[Aufgabe 1]
Zu welchem Datum wurde Marietta Auer laut dem Editorial zur Direktorin am Max-Planck-Institut berufen?
[Aufgabe 2]
Führen Sie das Editorial über die Zeitschrift Rechtsgeschichte – Legal History im Anschluss an seinen letzten Satz fort.

[Artikel]
Editorial

Zum ersten Mal erscheint in diesem Jahr 2021 die Rechtsgeschichte – Legal History als Zeitschrift des »Max-Planck-Institut für Rechtsgeschichte und Rechtstheorie«. Die beiden Änderungen des inzwischen mehr als ein halbes Jahrhundert alten Namens – also der Zusatz »Rechtstheorie« und die Streichung »europäische« – stehen für die Erweiterung unserer Arbeitsgebiete in den letzten Jahren. Dass wir nicht mehr allein »europäische« Rechtsgeschichte betreiben, diese heute vielmehr als Rechtsgeschichte von Europa in globalhistorischer Perspektive oder als Geschichte der europäischen Integration erforschen, ist nicht zuletzt in den Beiträgen dieser Zeitschrift seit 2010 deutlich geworden.

Auch die Rechtstheorie war am Institut in der Vergangenheit bereits mit unterschiedlichen Konjunkturen präsent. Doch mit der Berufung von Marietta Auer zur Direktorin am Max-Planck-Institut zum 1. September 2020 hat die Max-Planck-Gesellschaft eine zusätzliche neue Forschungsabteilung »Multidisziplinäre Rechtstheorie« eingerichtet, die neben die bestehenden rechtshistorischen Abteilungen tritt. Marietta Auer gibt in ihrem Beitrag zu Beginn dieses Heftes im Teil Recherche einen Einblick in das Forschungsprogramm, mit dem sie nach Frankfurt gekommen ist. Wir – die Direktoren der rechtshistorischen Abteilungen »Europäische und vergleichende Rechtsgeschichte« (Stefan Vogenauer) und »Historische Normativitätsregime« (Thomas Duve), die Leiterinnen unserer Forschungsgruppen sowie alle Mitarbeiterinnen und Mitarbeiter – halten dies für eine wichtige institutionelle Weichenstellung. Vor allem sind wir aber sicher, dass sie auch für die Rechtsgeschichte eine wichtige intellektuelle Stärkung mit sich bringt. Was für das Institut und das Fach gilt, gilt auch für die Zeitschrift, in deren Herausgeberkreis sie nun eingetreten ist : Willkommen !

[Gespeicherte Datensätze]
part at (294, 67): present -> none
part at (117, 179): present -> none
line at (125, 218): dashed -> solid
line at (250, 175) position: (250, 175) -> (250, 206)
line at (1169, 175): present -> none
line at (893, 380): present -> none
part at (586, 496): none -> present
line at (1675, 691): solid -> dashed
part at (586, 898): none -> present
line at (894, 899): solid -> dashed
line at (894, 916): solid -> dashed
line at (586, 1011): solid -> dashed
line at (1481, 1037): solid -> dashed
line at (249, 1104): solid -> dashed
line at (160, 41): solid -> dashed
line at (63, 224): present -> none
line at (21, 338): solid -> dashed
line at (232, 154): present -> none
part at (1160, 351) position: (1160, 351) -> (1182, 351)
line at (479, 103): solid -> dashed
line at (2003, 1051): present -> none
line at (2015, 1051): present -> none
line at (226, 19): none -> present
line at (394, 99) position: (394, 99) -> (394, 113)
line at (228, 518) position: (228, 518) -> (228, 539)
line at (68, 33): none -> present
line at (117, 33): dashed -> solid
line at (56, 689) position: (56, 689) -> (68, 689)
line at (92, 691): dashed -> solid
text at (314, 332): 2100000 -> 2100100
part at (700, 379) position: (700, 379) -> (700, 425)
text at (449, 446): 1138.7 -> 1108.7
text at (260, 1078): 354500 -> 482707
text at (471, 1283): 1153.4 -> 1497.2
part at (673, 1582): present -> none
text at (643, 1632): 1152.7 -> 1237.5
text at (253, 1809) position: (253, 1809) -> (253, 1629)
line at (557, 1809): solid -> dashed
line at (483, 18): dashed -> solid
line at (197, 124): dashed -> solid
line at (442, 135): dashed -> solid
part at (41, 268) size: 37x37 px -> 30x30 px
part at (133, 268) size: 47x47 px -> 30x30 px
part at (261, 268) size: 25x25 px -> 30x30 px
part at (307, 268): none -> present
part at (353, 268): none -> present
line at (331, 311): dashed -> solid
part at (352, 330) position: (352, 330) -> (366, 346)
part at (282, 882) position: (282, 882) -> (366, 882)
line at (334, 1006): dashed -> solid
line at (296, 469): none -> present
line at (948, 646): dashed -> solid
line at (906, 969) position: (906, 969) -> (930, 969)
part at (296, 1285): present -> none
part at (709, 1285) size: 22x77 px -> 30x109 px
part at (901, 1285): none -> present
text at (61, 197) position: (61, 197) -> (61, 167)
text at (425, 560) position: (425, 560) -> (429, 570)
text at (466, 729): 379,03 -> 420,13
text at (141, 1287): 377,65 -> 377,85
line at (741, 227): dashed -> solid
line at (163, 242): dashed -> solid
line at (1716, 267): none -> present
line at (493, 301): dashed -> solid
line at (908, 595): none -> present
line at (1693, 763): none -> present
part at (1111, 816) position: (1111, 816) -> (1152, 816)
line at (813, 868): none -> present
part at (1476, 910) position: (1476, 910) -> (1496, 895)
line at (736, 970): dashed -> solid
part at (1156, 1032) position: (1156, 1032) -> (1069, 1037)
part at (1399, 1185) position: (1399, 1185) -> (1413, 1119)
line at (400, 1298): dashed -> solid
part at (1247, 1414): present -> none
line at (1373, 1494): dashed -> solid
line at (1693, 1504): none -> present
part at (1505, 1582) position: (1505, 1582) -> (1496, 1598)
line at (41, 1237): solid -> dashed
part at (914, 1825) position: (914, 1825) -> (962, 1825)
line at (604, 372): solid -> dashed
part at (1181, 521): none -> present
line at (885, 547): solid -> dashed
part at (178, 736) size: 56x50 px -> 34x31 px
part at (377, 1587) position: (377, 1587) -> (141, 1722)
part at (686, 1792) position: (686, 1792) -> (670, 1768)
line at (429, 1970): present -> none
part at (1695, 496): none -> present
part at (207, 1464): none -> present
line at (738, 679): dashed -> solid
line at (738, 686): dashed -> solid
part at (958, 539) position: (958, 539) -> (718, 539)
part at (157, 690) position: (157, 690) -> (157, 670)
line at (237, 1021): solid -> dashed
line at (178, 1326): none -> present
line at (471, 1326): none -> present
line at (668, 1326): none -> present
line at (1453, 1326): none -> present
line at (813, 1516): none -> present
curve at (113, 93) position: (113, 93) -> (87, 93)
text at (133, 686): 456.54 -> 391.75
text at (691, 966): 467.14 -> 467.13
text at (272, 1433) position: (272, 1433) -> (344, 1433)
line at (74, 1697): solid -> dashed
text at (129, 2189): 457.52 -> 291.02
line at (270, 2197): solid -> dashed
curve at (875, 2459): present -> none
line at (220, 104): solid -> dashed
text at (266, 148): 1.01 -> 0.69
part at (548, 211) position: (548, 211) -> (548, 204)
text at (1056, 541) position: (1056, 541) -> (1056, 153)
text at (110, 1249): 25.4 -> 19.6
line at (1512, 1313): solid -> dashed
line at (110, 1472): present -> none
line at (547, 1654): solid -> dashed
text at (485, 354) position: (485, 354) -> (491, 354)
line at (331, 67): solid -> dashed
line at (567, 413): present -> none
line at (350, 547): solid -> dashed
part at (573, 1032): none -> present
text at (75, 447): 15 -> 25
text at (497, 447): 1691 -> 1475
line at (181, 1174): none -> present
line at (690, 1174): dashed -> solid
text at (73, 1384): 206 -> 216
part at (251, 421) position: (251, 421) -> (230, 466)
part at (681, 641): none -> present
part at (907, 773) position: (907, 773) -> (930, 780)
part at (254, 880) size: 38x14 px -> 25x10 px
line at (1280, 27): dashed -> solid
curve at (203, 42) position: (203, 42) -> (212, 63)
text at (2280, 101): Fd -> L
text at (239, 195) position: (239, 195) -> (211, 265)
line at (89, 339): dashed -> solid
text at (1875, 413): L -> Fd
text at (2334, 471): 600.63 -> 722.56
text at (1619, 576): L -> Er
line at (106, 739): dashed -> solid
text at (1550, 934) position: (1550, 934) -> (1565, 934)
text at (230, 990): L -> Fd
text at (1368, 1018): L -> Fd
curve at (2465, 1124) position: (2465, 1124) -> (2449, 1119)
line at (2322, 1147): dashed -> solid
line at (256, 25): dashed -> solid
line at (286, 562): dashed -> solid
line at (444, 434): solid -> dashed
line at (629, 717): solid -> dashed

[Ergebnis 1]
Zum 1. September 2020.

[Ergebnis 2]
Wie sehr das Fach einer auch rechtstheoretisch reflektierten Methode bedarf, versucht der zweite Beitrag im Rechercheteil zu verdeutlichen. Unter dem mit einem Fragezeichen versehenen Titel »Rechtsgeschichte als Geschichte von Normativitätswissen ?« wird hier der Versuch unternommen, eine Methodik für eine Rechtsgeschichte jenseits der Kategorien der Moderne zu skizzieren (Thomas Duve). Dabei wird deutlich, in welch hohem Maße auch eine solche auf die nachmoderne Kondition des Rechts ausgerichtete Rechtshistorie auf der geduldigen Rekonstruktion von historischem Normativitätswissen aufbauen muss. Ein eindrucksvolles Zeugnis einer solchen rechtshistorischen Grundlagenforschung ist der dritte Beitrag im Recherche-Teil : Der Rückblick von Wolfram Brandes auf die über Jahrzehnte hinweg am Institut durchgeführte Forschung zur Byzantinistik. Diese wurde noch von Dieter Simon angestoßen und konnte durch langjährige Förderung der Göttinger Akademie der Wissenschaften von Wolfram Brandes bis in das Jahr 2020 fortgeführt werden.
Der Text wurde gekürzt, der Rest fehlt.